I’m trying to figure out in advance of putting myself to all that trouble whether or not there’s anything that can be done to enforce the regulation. I suspected not, and after asking here, I’m convinced that the person might, if he wants to, defy the regulations for years to come. Easier to move myself inside unless I can be convinced that the regs can be enforced.
In a sense, SmartAleq, you’re illustrating the whole point of defying this regulation. Anyone who wants it enforced must go through a world of filing complaints, testifying before hearing boards, providing evidence, gathering supporting testimony against anyone who wants to keep a pet. If it were as simple as notifying my HOA that X is keeping a dog that he is not allowed, then I would file a complaint. But as everyone is telling me, X has rights, by God, and his right to have a pet in a pet-free community (Hi, Doreen!!) is absolute, so the hell with the process. To my mind, I should file a complaint on Monday, the Board should inform X that any non-service animal is in violation of the HOA regs that he agreed to, and that should be that. But that’s not how it works, so I prefer to take my laptop indoors rather than play this futile game.
If you question that, then you are questioning their disability. That is ethically, morally and legally wrong, unless you are their MD or are a few Government employees
And you really cannot see the flaw in this reasoning?
Let’s abolish passports and passport control. What moral right do we have to question whether an American has the right to enter their own country?
Wow, that is a non-sequitur.
To the contrary, it’s a perfect analogy of the flawed reasoning. If you can’t grasp that, I doubt I can help you, but I’ll spell it out.
The purpose of any type of verification is obviously not to disrespect the people who do have the right to do something. Do you feel that someone is disrespecting your status as an American citizen if they ask to see your passport at passport control? So why would verifying the certification of a service animal (at an appropriate time and place) be seen as disrespectful of someone’s disability status?
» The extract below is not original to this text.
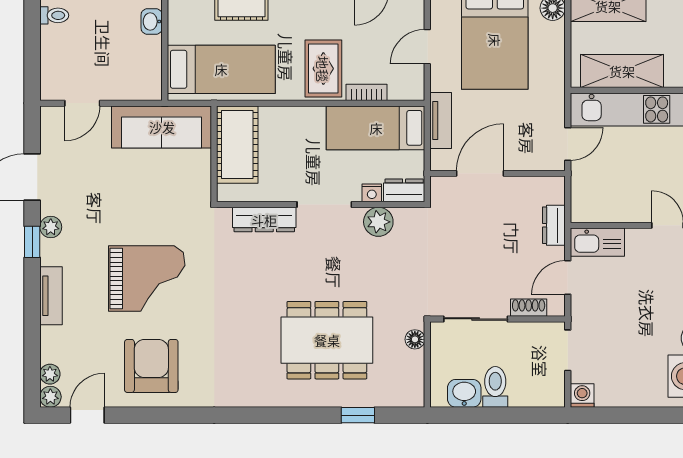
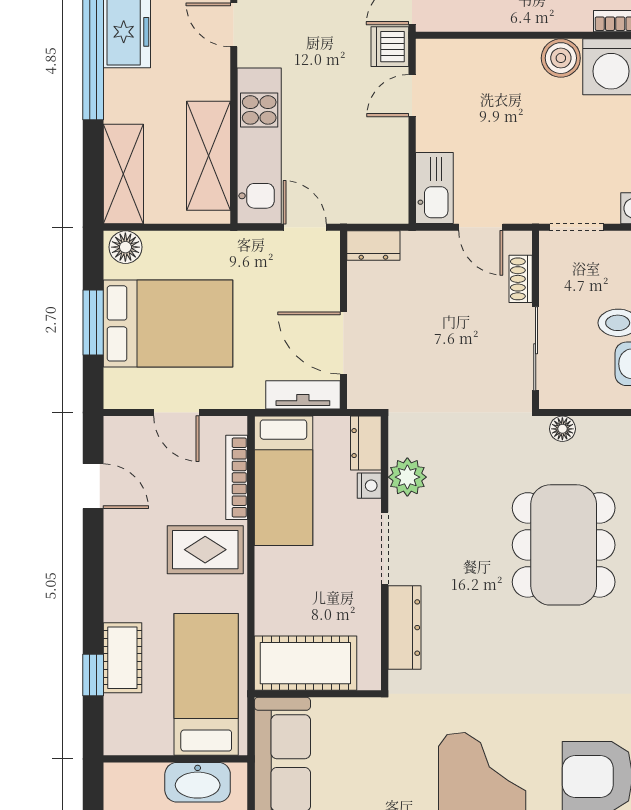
washbasin: (152, 22) -> (198, 782), moved, width x1.91, depth x1.45
bookcase: (366, 92) -> (237, 477), width x1.56
tv unit: (441, 121) -> (303, 395), moved
dresser: (554, 225) -> (373, 246), moved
If you don’t verify, and you have no enforced standards, cheats and abusers multiply until the system breaks. As we’ve seen with ESAs on airlines. Because there were no credible standards and no enforcement, the system was so widely abused that assistance animals are no longer allowed at all - including the assistance animals of people with genuine need that are well trained. Absence of verification and enforcement does not help people with genuine need.
The people who ask are authorized Government agents, not some dude on a message board.
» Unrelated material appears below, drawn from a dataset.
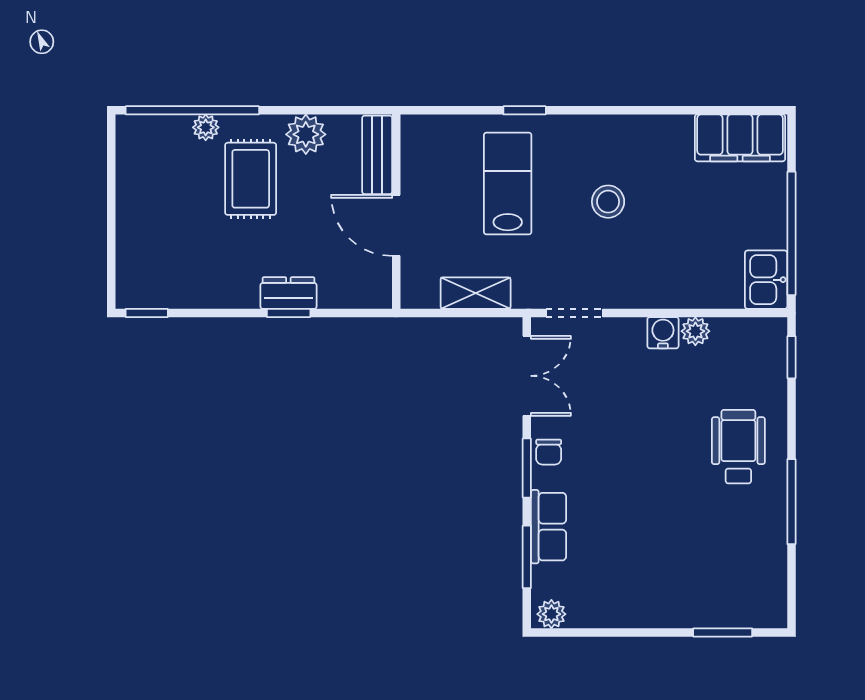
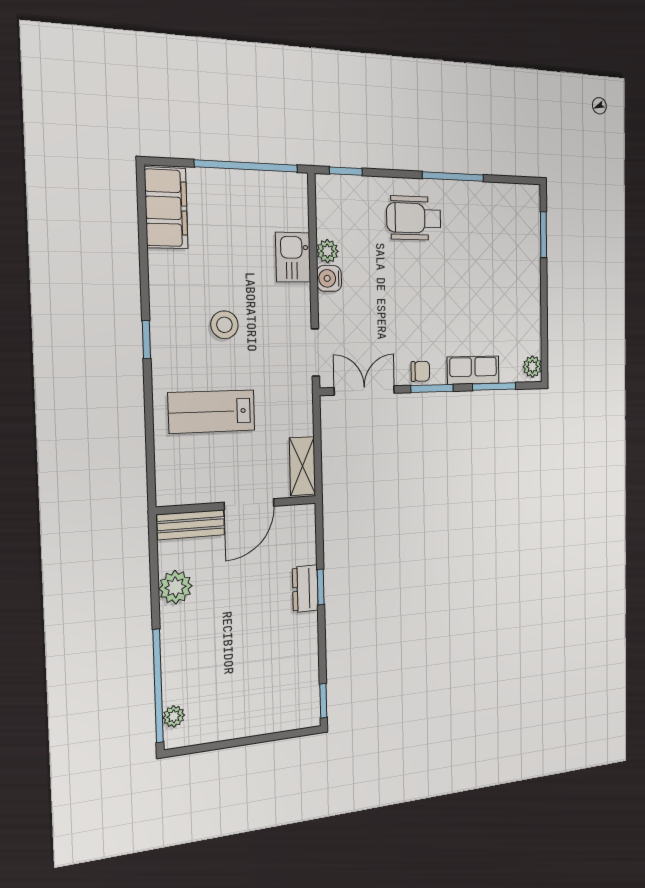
window: (525, 110) -> (146, 340), moved
plant: (206, 127) -> (174, 716), moved
rug: (251, 179) -> (214, 630), removed
kitchen sink: (766, 280) -> (293, 257), moved, turned 90
shelving: (476, 293) -> (302, 466), moved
If you can’t grasp that, I doubt I can help you, but I’ll spell it out.
What on earth are you talking about? As I’ve said (clearly and repeatedly) nobody is suggesting that a random stranger should have the right to walk up to someone on the street and demand to see their dog’s papers. But verification at (for example) hotel check-in is perfectly appropriate. Currently, hotel staff are leery of questioning even obvious abusers who bring badly behaved aggressive dogs purporting to be service dogs into a hotel for fear of the ADA.
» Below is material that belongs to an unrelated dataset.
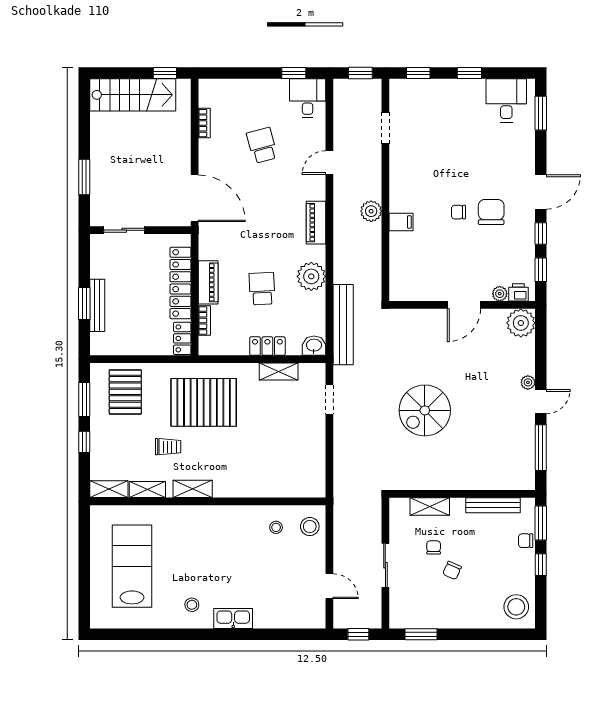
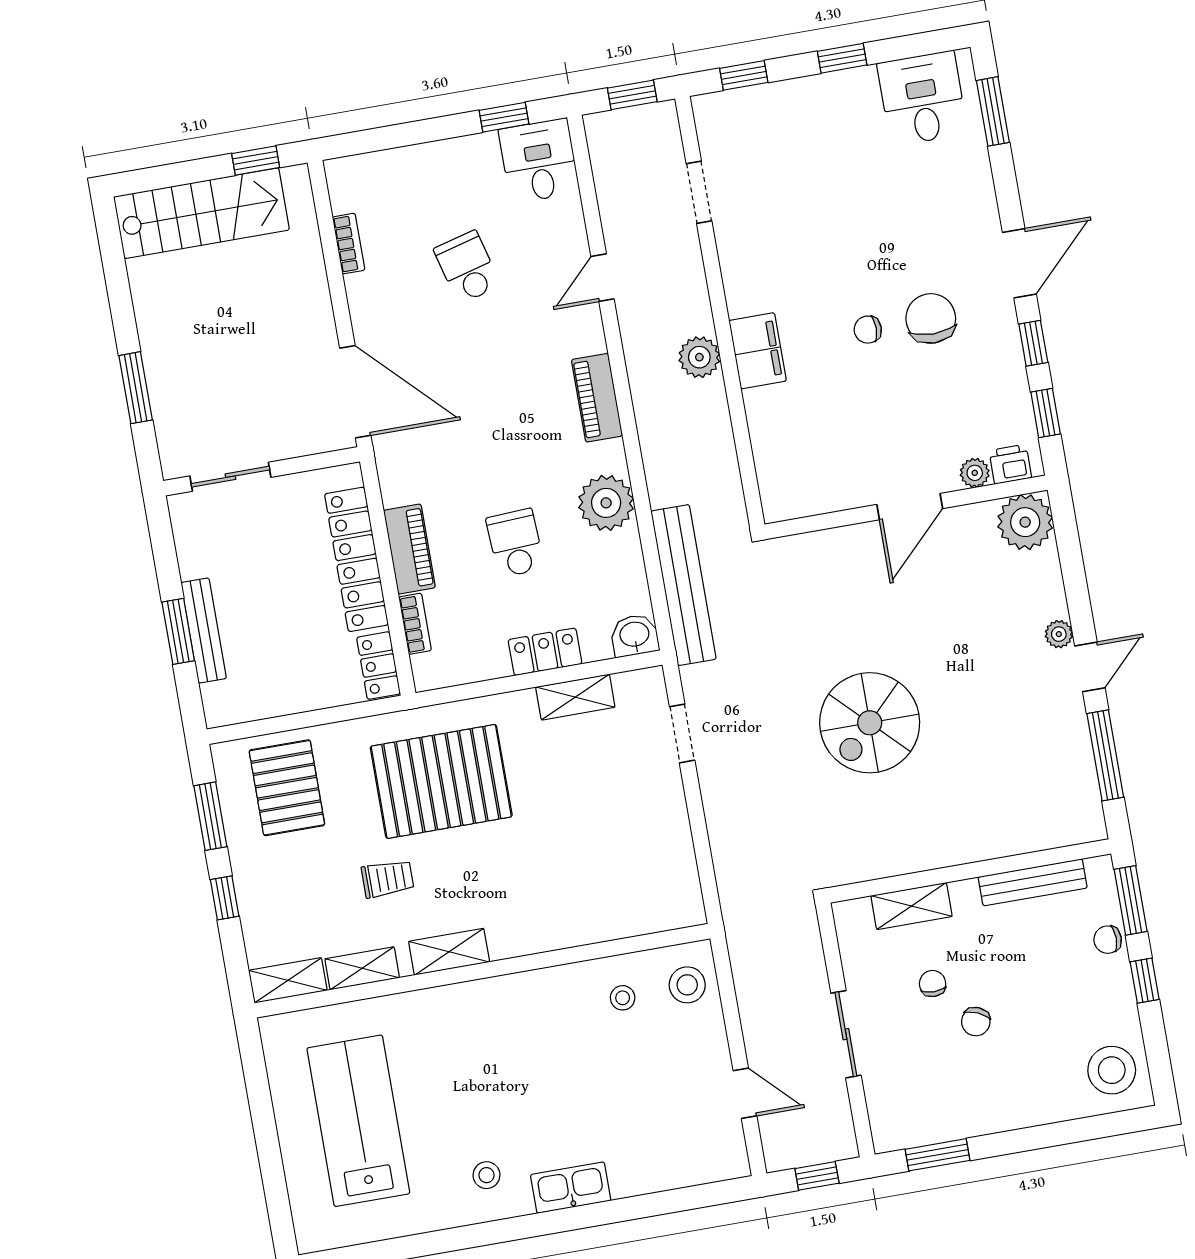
filing cabinet: (401, 222) -> (758, 351), width x2.00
Are those people authorized Government agents ?
No, they are not even AUTHORIZED GOVERNMENT AGENTS.
Do you understand what an analogy is?
The subset of human beings who are appropriate to check a passport is not the same subset of human beings who are appropriate to verify a dog’s status as a service dog. That does not break the analogy.
The point is that the purpose of verification is never to disrespect the people who do have a right to do something. It is to police the system for cheating.